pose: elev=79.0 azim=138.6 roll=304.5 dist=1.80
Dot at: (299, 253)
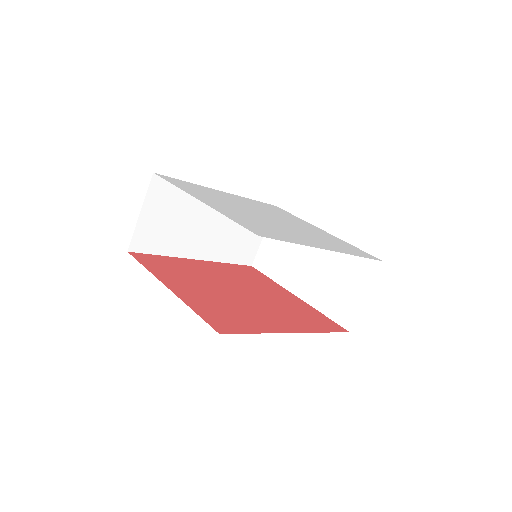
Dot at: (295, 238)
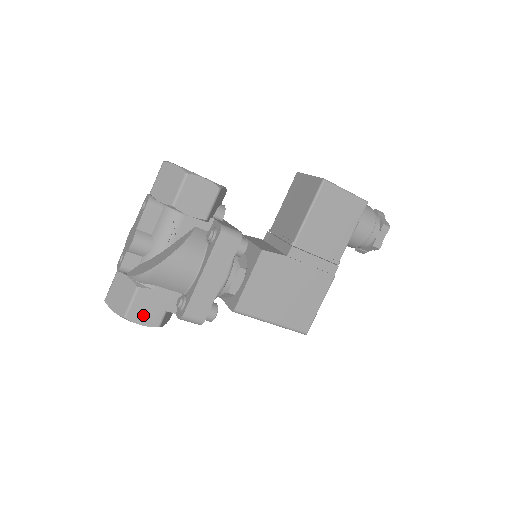
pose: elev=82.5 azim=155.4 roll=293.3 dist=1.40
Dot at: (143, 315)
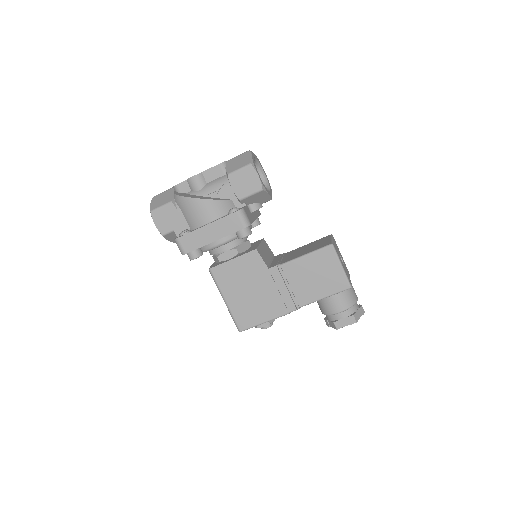
Dot at: (161, 220)
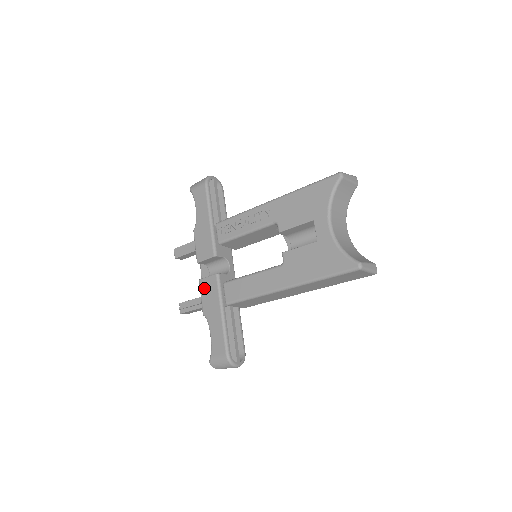
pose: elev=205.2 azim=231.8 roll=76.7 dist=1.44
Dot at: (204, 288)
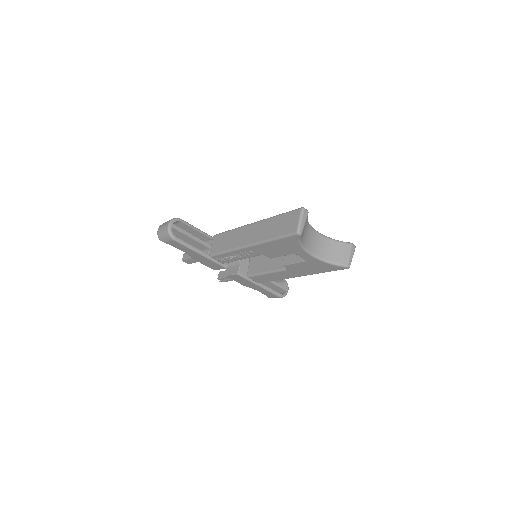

Task: Write out every line of text in the items above as a numbered list, skipping blank lines and leaving out the pictures.

Answer for the task:
1. pose: elev=79.0 azim=138.6 roll=304.5 dist=1.80
2. Dot at: (299, 253)
3. Dot at: (295, 238)
4. pose: elev=82.5 azim=155.4 roll=293.3 dist=1.40
5. Dot at: (143, 315)
6. Dot at: (161, 220)
7. pose: elev=205.2 azim=231.8 roll=76.7 dist=1.44
8. Dot at: (204, 288)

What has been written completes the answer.